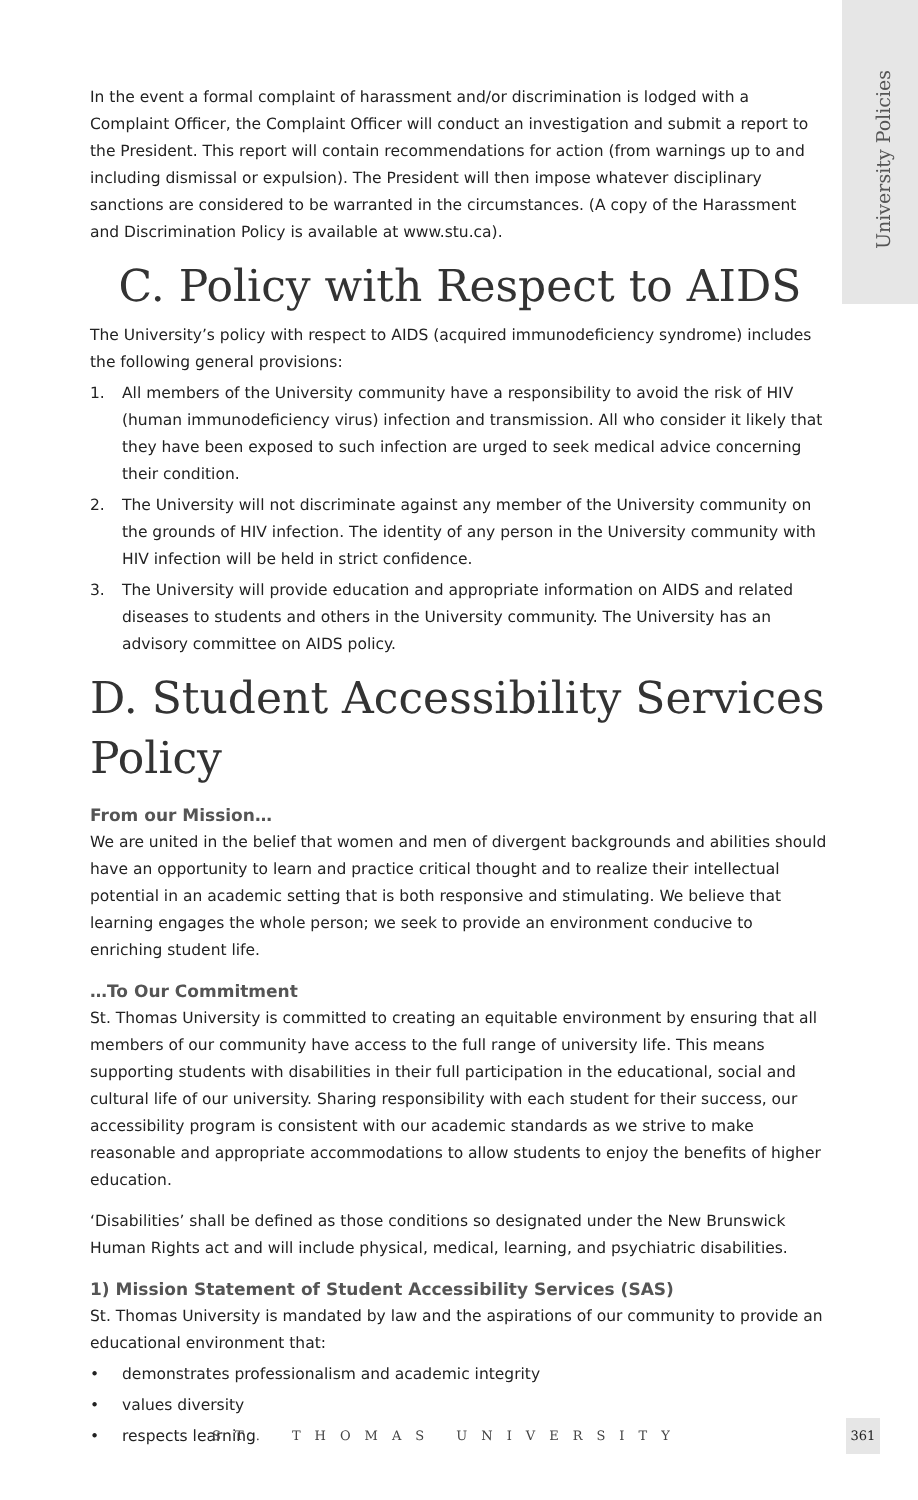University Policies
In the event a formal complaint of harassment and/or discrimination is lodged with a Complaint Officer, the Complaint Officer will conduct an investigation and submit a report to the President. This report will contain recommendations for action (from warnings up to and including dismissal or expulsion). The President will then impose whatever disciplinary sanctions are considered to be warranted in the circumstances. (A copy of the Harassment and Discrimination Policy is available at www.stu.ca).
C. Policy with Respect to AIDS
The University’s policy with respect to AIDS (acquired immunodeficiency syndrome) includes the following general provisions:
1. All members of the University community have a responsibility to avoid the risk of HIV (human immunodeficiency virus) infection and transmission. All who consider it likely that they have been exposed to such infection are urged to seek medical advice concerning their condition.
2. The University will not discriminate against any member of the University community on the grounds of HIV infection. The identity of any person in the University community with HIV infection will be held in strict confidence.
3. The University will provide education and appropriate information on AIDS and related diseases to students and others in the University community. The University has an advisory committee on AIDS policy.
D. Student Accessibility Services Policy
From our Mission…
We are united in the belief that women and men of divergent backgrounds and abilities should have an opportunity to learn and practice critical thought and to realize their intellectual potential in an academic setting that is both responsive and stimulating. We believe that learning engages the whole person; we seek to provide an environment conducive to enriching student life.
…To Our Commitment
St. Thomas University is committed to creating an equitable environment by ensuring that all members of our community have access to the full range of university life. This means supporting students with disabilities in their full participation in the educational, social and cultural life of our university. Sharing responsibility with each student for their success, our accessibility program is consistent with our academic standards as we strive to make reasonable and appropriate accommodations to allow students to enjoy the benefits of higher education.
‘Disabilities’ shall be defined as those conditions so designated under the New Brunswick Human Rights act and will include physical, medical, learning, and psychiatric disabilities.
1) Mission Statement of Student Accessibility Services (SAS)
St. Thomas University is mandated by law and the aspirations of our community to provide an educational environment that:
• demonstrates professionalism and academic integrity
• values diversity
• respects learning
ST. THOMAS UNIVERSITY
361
☆ ☆ ☆ ☆
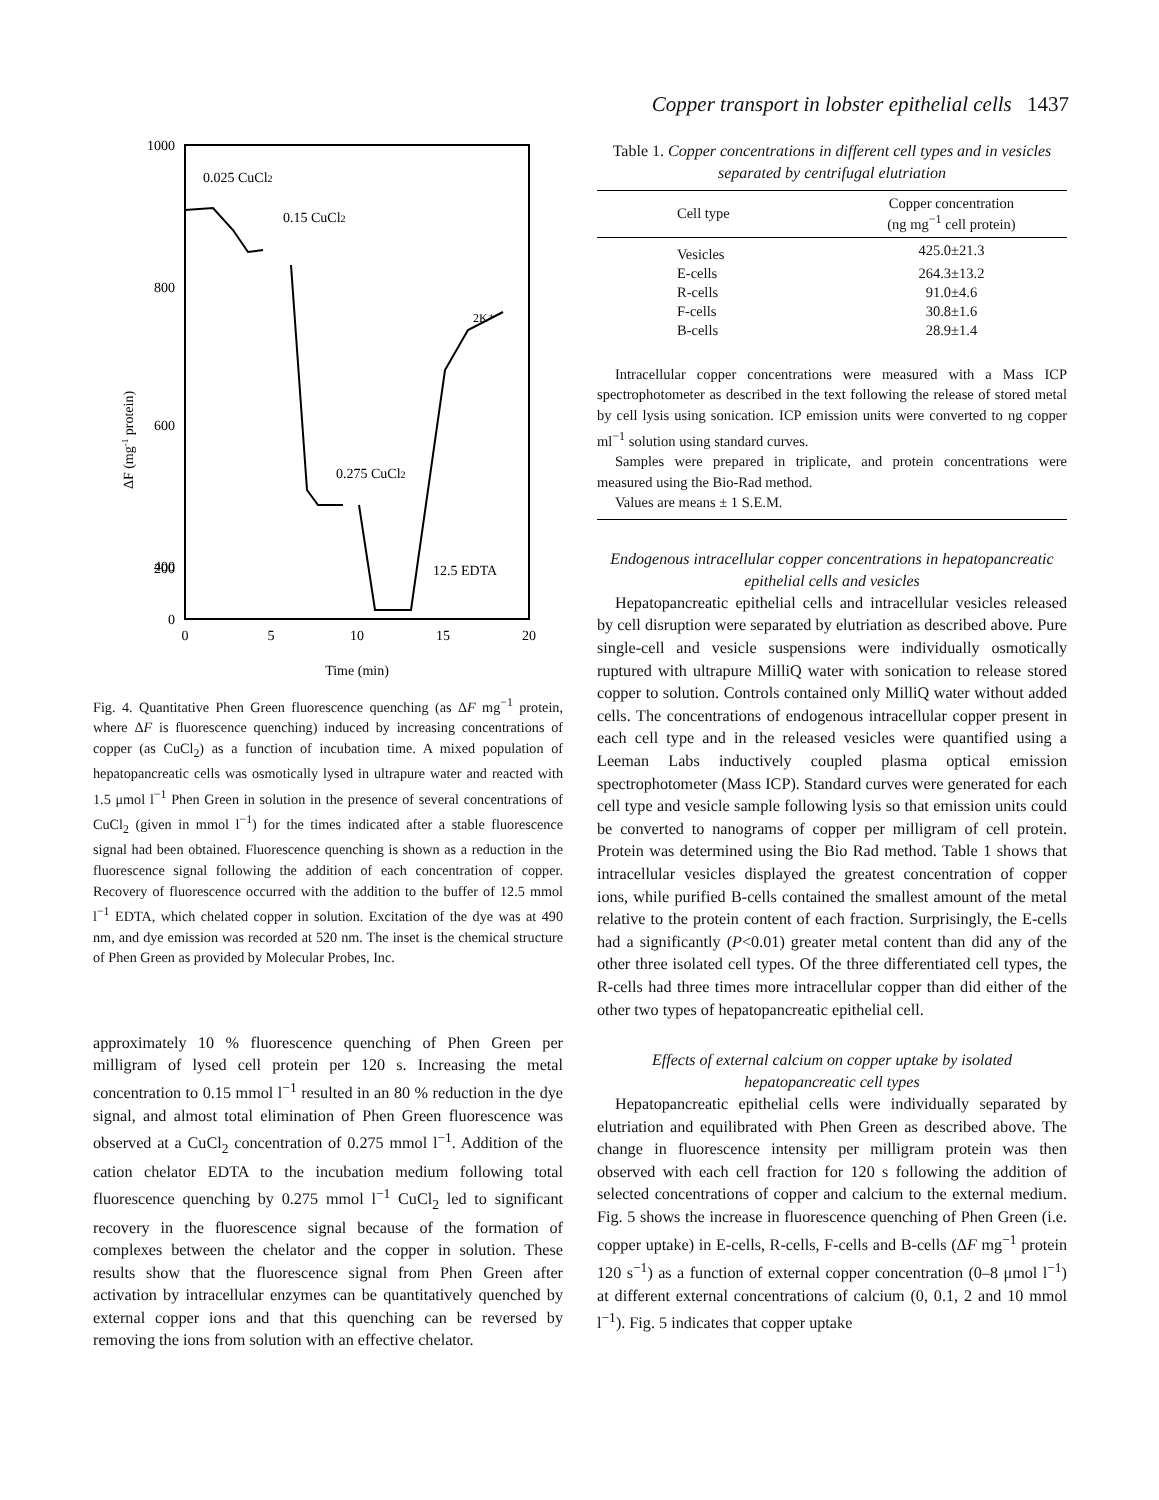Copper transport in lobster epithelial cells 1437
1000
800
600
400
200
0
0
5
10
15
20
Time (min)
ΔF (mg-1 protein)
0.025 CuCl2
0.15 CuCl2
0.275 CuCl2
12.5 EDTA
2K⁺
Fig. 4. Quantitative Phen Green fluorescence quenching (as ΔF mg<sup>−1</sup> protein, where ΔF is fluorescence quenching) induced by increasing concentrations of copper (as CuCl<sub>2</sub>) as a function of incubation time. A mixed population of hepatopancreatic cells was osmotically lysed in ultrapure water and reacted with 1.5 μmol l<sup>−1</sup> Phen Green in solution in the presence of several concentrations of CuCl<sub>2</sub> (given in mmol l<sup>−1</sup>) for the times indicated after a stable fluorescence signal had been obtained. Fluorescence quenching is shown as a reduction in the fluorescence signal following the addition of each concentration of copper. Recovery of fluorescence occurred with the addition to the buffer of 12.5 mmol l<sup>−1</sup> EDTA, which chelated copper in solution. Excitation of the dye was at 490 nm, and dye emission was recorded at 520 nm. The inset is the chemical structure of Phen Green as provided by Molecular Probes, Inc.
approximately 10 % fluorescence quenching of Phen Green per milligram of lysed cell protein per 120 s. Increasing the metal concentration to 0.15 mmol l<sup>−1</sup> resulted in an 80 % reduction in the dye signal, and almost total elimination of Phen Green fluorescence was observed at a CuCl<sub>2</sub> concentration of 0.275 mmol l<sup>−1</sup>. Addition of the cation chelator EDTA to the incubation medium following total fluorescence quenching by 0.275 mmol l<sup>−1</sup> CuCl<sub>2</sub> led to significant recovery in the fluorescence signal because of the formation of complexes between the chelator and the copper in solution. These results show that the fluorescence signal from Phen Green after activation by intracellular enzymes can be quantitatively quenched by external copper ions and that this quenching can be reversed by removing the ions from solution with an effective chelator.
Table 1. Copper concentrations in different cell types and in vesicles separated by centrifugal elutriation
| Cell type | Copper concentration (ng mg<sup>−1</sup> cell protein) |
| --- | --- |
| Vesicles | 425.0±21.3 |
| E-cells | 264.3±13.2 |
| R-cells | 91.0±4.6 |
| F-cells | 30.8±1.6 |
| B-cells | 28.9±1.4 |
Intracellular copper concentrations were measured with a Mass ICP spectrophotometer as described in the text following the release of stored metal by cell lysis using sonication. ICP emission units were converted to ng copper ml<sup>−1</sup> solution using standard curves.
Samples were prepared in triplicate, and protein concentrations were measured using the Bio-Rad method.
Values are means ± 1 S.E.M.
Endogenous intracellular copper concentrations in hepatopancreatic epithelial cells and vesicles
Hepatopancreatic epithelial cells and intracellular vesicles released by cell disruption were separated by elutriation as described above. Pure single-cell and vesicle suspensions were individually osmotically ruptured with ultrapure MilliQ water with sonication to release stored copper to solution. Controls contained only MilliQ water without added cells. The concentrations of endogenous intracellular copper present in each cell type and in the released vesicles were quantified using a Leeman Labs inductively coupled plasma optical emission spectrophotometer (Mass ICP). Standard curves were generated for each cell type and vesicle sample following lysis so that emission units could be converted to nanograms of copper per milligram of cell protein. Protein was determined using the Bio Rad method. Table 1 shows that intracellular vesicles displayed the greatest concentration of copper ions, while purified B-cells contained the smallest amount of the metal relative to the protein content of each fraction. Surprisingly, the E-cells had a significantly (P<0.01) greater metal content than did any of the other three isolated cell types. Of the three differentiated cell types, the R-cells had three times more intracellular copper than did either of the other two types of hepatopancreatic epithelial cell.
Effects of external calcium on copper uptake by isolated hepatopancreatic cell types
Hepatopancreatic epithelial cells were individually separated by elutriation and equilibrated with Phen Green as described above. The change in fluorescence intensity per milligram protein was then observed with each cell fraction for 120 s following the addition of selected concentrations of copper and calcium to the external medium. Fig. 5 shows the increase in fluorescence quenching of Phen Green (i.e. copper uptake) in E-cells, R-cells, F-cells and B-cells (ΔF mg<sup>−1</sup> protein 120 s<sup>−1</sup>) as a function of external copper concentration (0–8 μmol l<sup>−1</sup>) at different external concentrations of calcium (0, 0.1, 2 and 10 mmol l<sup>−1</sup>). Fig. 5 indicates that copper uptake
☆ ☆ ☆ ☆
What the task requires - Find the word "Services" in the entries. Copy each line that holds it.

Output of the task -
D. Student Accessibility Services Policy
1) Mission Statement of Student Accessibility Services (SAS)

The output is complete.